Otherwise, Israel's increasing diplomatic isolation in the Global South and growing pressure from many Western countries for its government to accept a two-state solution threaten to corner it in the coming years.

The UN General Assembly resolution on Palestine's membership was approved by 143 votes to nine against, with 25 abstentions.

It was supported by practically all countries in the Indo-Pacific region, including key Israeli allies Australia, India and Asean member Singapore, none of which are among the 140 countries which currently symbolically recognise a Palestinian state.

Japan and South Korea, all other members of the Association of Southeast Asian States and the countries of South Asia also voted in favour.
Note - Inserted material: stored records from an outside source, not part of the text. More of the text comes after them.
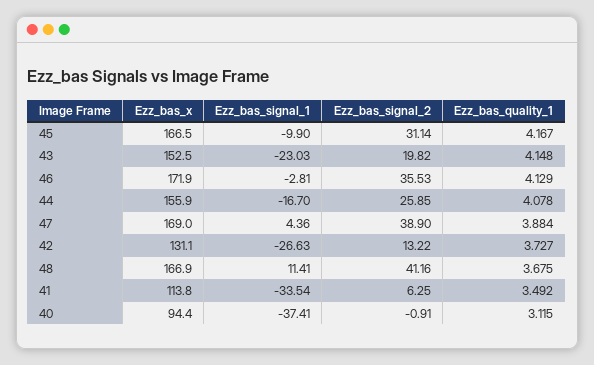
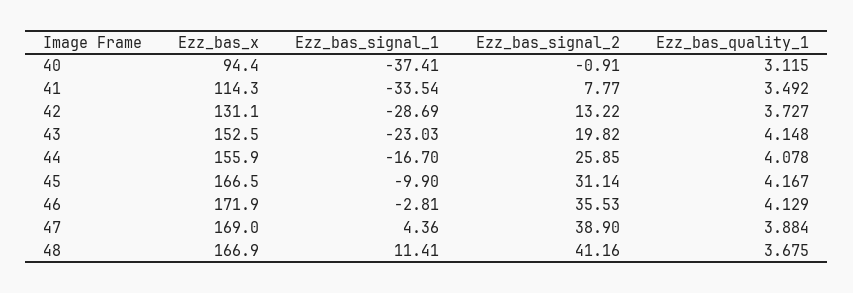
  {
    "Ezz_bas_x": {
      "45": 166.5,
      "43": 152.5,
      "46": 171.9,
      "44": 155.9,
      "47": 169,
      "42": 131.1,
      "48": 166.9,
-     "41": 113.8,
+     "41": 114.3,
      "40": 94.4
    },
    "Ezz_bas_signal_1": {
      "45": -9.9,
      "43": -23.03,
      "46": -2.81,
      "44": -16.7,
      "47": 4.36,
-     "42": -26.63,
+     "42": -28.69,
      "48": 11.41,
      "41": -33.54,
      "40": -37.41
    },
    "Ezz_bas_signal_2": {
      "45": 31.14,
      "43": 19.82,
      "46": 35.53,
      "44": 25.85,
      "47": 38.9,
      "42": 13.22,
      "48": 41.16,
-     "41": 6.25,
+     "41": 7.77,
      "40": -0.91
    },
    "Ezz_bas_quality_1": {
      "45": 4.167,
      "43": 4.148,
      "46": 4.129,
      "44": 4.078,
      "47": 3.884,
      "42": 3.727,
      "48": 3.675,
      "41": 3.492,
      "40": 3.115
    }
  }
China has supported the Arab group's position throughout the Israel-Gaza conflict with its heft as a permanent UN Security Council member.

Having initially supported UN resolutions criticising Hamas for carrying out the unprecedented attack which killed some 1,200 Israelis, Australia, India and Singapore have shifted their positions in response to the tens of thousands of Palestinian deaths caused by its military campaign in Gaza.

The three countries have backed several UN Security Council resolutions calling for a ceasefire that were opposed by Israel and ultimately vetoed by the US.

So "there is concern" that Israel's actions could now make it an international pariah, Slavin said - a concern she said "is reflected" in Biden's suspension of a bomb shipment to Israel, as well as Egypt's decision to support South Africa's case before the International Court of Justice.

If Donald Trump wins the US presidential elections in November, Israel will "probably get a four-year breathing space", she said.

"I think the threat of pariahdom is not imminent but if Israel does not change course, it will become so in a few years."